▶ **Job**:
Reproduce word for word every line from the first line of the records through the line containing "en acero mecanizado.", including both of those lines.

*** Provided entries ***

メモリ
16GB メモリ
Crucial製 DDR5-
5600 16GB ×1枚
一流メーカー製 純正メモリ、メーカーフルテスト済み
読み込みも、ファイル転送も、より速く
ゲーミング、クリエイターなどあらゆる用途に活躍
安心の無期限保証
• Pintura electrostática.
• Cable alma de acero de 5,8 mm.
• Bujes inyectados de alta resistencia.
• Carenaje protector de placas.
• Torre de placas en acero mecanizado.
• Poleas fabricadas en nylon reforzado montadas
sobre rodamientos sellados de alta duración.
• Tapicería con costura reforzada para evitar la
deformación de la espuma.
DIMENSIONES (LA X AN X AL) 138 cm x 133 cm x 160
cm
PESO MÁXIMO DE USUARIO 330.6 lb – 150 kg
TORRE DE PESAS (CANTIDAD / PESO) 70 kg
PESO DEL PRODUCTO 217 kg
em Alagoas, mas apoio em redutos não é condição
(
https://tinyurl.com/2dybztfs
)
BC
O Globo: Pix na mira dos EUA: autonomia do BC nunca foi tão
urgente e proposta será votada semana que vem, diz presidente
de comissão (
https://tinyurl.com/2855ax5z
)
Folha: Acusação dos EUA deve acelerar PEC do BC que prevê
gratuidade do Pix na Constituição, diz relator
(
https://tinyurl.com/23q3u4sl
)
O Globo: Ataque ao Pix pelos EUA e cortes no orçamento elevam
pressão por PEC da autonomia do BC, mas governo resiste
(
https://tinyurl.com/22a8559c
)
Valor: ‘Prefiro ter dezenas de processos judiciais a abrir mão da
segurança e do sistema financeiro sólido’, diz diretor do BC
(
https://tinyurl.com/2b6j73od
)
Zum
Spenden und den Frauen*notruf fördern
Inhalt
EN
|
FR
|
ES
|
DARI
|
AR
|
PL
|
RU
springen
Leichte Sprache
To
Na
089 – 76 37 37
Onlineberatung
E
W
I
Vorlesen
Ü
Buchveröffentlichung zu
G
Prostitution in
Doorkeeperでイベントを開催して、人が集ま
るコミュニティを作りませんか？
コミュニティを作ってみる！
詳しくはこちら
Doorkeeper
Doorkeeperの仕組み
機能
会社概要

*** End of Provided entries ***

▶ **Finished task**:
メモリ
16GB メモリ
Crucial製 DDR5-
5600 16GB ×1枚
一流メーカー製 純正メモリ、メーカーフルテスト済み
読み込みも、ファイル転送も、より速く
ゲーミング、クリエイターなどあらゆる用途に活躍
安心の無期限保証
• Pintura electrostática.
• Cable alma de acero de 5,8 mm.
• Bujes inyectados de alta resistencia.
• Carenaje protector de placas.
• Torre de placas en acero mecanizado.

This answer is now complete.